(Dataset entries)
= = = = =
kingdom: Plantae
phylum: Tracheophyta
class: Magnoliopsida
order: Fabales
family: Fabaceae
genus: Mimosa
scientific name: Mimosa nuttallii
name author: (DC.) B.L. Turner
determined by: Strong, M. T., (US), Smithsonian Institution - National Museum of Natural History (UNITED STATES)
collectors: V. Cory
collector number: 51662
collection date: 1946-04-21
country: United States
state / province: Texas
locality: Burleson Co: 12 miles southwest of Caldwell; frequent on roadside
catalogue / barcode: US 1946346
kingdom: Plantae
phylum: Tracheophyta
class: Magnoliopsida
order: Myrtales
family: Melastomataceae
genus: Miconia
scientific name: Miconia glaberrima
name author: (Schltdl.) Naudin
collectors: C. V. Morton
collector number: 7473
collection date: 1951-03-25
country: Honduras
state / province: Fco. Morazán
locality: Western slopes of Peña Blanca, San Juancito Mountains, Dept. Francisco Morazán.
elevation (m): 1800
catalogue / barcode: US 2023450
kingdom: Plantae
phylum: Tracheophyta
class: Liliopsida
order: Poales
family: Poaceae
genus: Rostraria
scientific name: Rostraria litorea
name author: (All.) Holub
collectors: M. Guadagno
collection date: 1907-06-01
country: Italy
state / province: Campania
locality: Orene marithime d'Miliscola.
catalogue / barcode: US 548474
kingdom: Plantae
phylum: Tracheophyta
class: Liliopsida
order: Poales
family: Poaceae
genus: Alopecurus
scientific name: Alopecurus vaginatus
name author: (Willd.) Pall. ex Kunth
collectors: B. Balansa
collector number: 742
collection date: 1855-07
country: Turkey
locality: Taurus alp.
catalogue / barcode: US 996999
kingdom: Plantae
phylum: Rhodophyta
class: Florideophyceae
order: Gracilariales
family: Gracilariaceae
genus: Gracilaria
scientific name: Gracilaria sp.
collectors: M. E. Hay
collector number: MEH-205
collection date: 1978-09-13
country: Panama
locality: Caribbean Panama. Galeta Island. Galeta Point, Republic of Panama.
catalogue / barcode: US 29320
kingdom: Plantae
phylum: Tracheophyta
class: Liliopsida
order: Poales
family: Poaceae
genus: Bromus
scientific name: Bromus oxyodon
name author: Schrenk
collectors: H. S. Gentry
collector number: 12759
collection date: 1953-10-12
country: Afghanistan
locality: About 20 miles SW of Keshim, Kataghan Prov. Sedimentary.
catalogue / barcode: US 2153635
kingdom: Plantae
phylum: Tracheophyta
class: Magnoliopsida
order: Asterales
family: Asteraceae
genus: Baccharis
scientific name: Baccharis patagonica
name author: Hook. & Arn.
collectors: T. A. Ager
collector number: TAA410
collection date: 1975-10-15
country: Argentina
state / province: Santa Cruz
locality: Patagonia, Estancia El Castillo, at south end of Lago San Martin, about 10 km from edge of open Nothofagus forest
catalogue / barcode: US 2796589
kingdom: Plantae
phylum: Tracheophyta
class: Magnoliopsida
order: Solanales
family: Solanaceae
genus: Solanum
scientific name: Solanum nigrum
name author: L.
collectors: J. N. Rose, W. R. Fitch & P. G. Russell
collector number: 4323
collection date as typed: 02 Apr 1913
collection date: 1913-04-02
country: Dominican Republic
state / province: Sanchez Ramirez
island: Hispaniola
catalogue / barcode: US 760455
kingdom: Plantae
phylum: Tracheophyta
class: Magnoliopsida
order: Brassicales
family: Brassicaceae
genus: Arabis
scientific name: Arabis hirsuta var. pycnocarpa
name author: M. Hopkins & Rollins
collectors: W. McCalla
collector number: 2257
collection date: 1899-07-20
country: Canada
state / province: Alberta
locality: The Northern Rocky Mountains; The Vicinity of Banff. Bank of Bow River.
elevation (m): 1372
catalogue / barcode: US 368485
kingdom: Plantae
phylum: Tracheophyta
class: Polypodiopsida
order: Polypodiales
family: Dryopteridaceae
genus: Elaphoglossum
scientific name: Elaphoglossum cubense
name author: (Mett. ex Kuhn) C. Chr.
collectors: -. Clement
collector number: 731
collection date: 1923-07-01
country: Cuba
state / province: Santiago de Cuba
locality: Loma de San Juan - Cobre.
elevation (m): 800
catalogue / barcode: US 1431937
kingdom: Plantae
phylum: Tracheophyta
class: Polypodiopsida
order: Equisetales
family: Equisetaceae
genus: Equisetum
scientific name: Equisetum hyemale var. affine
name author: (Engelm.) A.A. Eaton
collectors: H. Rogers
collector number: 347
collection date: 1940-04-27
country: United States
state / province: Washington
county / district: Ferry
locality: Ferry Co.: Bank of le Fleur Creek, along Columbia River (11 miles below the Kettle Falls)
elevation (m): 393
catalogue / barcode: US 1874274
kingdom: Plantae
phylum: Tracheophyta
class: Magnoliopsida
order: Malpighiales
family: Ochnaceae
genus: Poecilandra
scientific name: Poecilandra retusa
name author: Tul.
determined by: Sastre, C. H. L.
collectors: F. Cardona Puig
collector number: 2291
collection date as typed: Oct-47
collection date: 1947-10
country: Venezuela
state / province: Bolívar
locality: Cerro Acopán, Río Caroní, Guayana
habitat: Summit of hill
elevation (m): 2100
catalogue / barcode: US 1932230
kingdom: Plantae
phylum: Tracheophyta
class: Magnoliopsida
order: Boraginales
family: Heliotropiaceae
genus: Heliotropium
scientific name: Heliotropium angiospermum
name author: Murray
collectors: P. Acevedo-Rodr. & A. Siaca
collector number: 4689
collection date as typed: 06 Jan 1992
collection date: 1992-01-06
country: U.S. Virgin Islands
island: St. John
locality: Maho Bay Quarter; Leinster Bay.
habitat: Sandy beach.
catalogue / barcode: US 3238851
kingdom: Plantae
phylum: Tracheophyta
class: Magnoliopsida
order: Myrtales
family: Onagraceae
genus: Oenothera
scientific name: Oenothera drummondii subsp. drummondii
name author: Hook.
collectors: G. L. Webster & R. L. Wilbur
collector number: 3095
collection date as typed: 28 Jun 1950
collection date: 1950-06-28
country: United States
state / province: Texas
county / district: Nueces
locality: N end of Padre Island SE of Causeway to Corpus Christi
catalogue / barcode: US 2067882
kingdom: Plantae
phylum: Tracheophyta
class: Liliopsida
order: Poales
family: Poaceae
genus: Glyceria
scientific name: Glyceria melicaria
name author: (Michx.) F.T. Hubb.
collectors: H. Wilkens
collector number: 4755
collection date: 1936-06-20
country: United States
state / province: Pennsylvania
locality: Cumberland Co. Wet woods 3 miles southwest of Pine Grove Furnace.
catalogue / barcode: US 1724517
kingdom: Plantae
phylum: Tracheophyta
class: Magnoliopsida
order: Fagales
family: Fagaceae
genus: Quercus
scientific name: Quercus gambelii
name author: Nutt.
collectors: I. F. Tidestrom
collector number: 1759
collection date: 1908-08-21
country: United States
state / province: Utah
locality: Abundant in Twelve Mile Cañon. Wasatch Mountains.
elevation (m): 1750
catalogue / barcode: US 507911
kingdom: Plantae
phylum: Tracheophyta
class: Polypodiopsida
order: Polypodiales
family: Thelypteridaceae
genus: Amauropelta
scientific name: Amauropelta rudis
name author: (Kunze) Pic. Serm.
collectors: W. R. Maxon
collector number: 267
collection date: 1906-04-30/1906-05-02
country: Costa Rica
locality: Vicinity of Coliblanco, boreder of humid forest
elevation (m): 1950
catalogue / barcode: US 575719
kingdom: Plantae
= = = = =
Task goal:
Return the whole listing above line for line, with nothing changed or left out.

Expected answer:
kingdom: Plantae
phylum: Tracheophyta
class: Magnoliopsida
order: Fabales
family: Fabaceae
genus: Mimosa
scientific name: Mimosa nuttallii
name author: (DC.) B.L. Turner
determined by: Strong, M. T., (US), Smithsonian Institution - National Museum of Natural History (UNITED STATES)
collectors: V. Cory
collector number: 51662
collection date: 1946-04-21
country: United States
state / province: Texas
locality: Burleson Co: 12 miles southwest of Caldwell; frequent on roadside
catalogue / barcode: US 1946346
kingdom: Plantae
phylum: Tracheophyta
class: Magnoliopsida
order: Myrtales
family: Melastomataceae
genus: Miconia
scientific name: Miconia glaberrima
name author: (Schltdl.) Naudin
collectors: C. V. Morton
collector number: 7473
collection date: 1951-03-25
country: Honduras
state / province: Fco. Morazán
locality: Western slopes of Peña Blanca, San Juancito Mountains, Dept. Francisco Morazán.
elevation (m): 1800
catalogue / barcode: US 2023450
kingdom: Plantae
phylum: Tracheophyta
class: Liliopsida
order: Poales
family: Poaceae
genus: Rostraria
scientific name: Rostraria litorea
name author: (All.) Holub
collectors: M. Guadagno
collection date: 1907-06-01
country: Italy
state / province: Campania
locality: Orene marithime d'Miliscola.
catalogue / barcode: US 548474
kingdom: Plantae
phylum: Tracheophyta
class: Liliopsida
order: Poales
family: Poaceae
genus: Alopecurus
scientific name: Alopecurus vaginatus
name author: (Willd.) Pall. ex Kunth
collectors: B. Balansa
collector number: 742
collection date: 1855-07
country: Turkey
locality: Taurus alp.
catalogue / barcode: US 996999
kingdom: Plantae
phylum: Rhodophyta
class: Florideophyceae
order: Gracilariales
family: Gracilariaceae
genus: Gracilaria
scientific name: Gracilaria sp.
collectors: M. E. Hay
collector number: MEH-205
collection date: 1978-09-13
country: Panama
locality: Caribbean Panama. Galeta Island. Galeta Point, Republic of Panama.
catalogue / barcode: US 29320
kingdom: Plantae
phylum: Tracheophyta
class: Liliopsida
order: Poales
family: Poaceae
genus: Bromus
scientific name: Bromus oxyodon
name author: Schrenk
collectors: H. S. Gentry
collector number: 12759
collection date: 1953-10-12
country: Afghanistan
locality: About 20 miles SW of Keshim, Kataghan Prov. Sedimentary.
catalogue / barcode: US 2153635
kingdom: Plantae
phylum: Tracheophyta
class: Magnoliopsida
order: Asterales
family: Asteraceae
genus: Baccharis
scientific name: Baccharis patagonica
name author: Hook. & Arn.
collectors: T. A. Ager
collector number: TAA410
collection date: 1975-10-15
country: Argentina
state / province: Santa Cruz
locality: Patagonia, Estancia El Castillo, at south end of Lago San Martin, about 10 km from edge of open Nothofagus forest
catalogue / barcode: US 2796589
kingdom: Plantae
phylum: Tracheophyta
class: Magnoliopsida
order: Solanales
family: Solanaceae
genus: Solanum
scientific name: Solanum nigrum
name author: L.
collectors: J. N. Rose, W. R. Fitch & P. G. Russell
collector number: 4323
collection date as typed: 02 Apr 1913
collection date: 1913-04-02
country: Dominican Republic
state / province: Sanchez Ramirez
island: Hispaniola
catalogue / barcode: US 760455
kingdom: Plantae
phylum: Tracheophyta
class: Magnoliopsida
order: Brassicales
family: Brassicaceae
genus: Arabis
scientific name: Arabis hirsuta var. pycnocarpa
name author: M. Hopkins & Rollins
collectors: W. McCalla
collector number: 2257
collection date: 1899-07-20
country: Canada
state / province: Alberta
locality: The Northern Rocky Mountains; The Vicinity of Banff. Bank of Bow River.
elevation (m): 1372
catalogue / barcode: US 368485
kingdom: Plantae
phylum: Tracheophyta
class: Polypodiopsida
order: Polypodiales
family: Dryopteridaceae
genus: Elaphoglossum
scientific name: Elaphoglossum cubense
name author: (Mett. ex Kuhn) C. Chr.
collectors: -. Clement
collector number: 731
collection date: 1923-07-01
country: Cuba
state / province: Santiago de Cuba
locality: Loma de San Juan - Cobre.
elevation (m): 800
catalogue / barcode: US 1431937
kingdom: Plantae
phylum: Tracheophyta
class: Polypodiopsida
order: Equisetales
family: Equisetaceae
genus: Equisetum
scientific name: Equisetum hyemale var. affine
name author: (Engelm.) A.A. Eaton
collectors: H. Rogers
collector number: 347
collection date: 1940-04-27
country: United States
state / province: Washington
county / district: Ferry
locality: Ferry Co.: Bank of le Fleur Creek, along Columbia River (11 miles below the Kettle Falls)
elevation (m): 393
catalogue / barcode: US 1874274
kingdom: Plantae
phylum: Tracheophyta
class: Magnoliopsida
order: Malpighiales
family: Ochnaceae
genus: Poecilandra
scientific name: Poecilandra retusa
name author: Tul.
determined by: Sastre, C. H. L.
collectors: F. Cardona Puig
collector number: 2291
collection date as typed: Oct-47
collection date: 1947-10
country: Venezuela
state / province: Bolívar
locality: Cerro Acopán, Río Caroní, Guayana
habitat: Summit of hill
elevation (m): 2100
catalogue / barcode: US 1932230
kingdom: Plantae
phylum: Tracheophyta
class: Magnoliopsida
order: Boraginales
family: Heliotropiaceae
genus: Heliotropium
scientific name: Heliotropium angiospermum
name author: Murray
collectors: P. Acevedo-Rodr. & A. Siaca
collector number: 4689
collection date as typed: 06 Jan 1992
collection date: 1992-01-06
country: U.S. Virgin Islands
island: St. John
locality: Maho Bay Quarter; Leinster Bay.
habitat: Sandy beach.
catalogue / barcode: US 3238851
kingdom: Plantae
phylum: Tracheophyta
class: Magnoliopsida
order: Myrtales
family: Onagraceae
genus: Oenothera
scientific name: Oenothera drummondii subsp. drummondii
name author: Hook.
collectors: G. L. Webster & R. L. Wilbur
collector number: 3095
collection date as typed: 28 Jun 1950
collection date: 1950-06-28
country: United States
state / province: Texas
county / district: Nueces
locality: N end of Padre Island SE of Causeway to Corpus Christi
catalogue / barcode: US 2067882
kingdom: Plantae
phylum: Tracheophyta
class: Liliopsida
order: Poales
family: Poaceae
genus: Glyceria
scientific name: Glyceria melicaria
name author: (Michx.) F.T. Hubb.
collectors: H. Wilkens
collector number: 4755
collection date: 1936-06-20
country: United States
state / province: Pennsylvania
locality: Cumberland Co. Wet woods 3 miles southwest of Pine Grove Furnace.
catalogue / barcode: US 1724517
kingdom: Plantae
phylum: Tracheophyta
class: Magnoliopsida
order: Fagales
family: Fagaceae
genus: Quercus
scientific name: Quercus gambelii
name author: Nutt.
collectors: I. F. Tidestrom
collector number: 1759
collection date: 1908-08-21
country: United States
state / province: Utah
locality: Abundant in Twelve Mile Cañon. Wasatch Mountains.
elevation (m): 1750
catalogue / barcode: US 507911
kingdom: Plantae
phylum: Tracheophyta
class: Polypodiopsida
order: Polypodiales
family: Thelypteridaceae
genus: Amauropelta
scientific name: Amauropelta rudis
name author: (Kunze) Pic. Serm.
collectors: W. R. Maxon
collector number: 267
collection date: 1906-04-30/1906-05-02
country: Costa Rica
locality: Vicinity of Coliblanco, boreder of humid forest
elevation (m): 1950
catalogue / barcode: US 575719
kingdom: Plantae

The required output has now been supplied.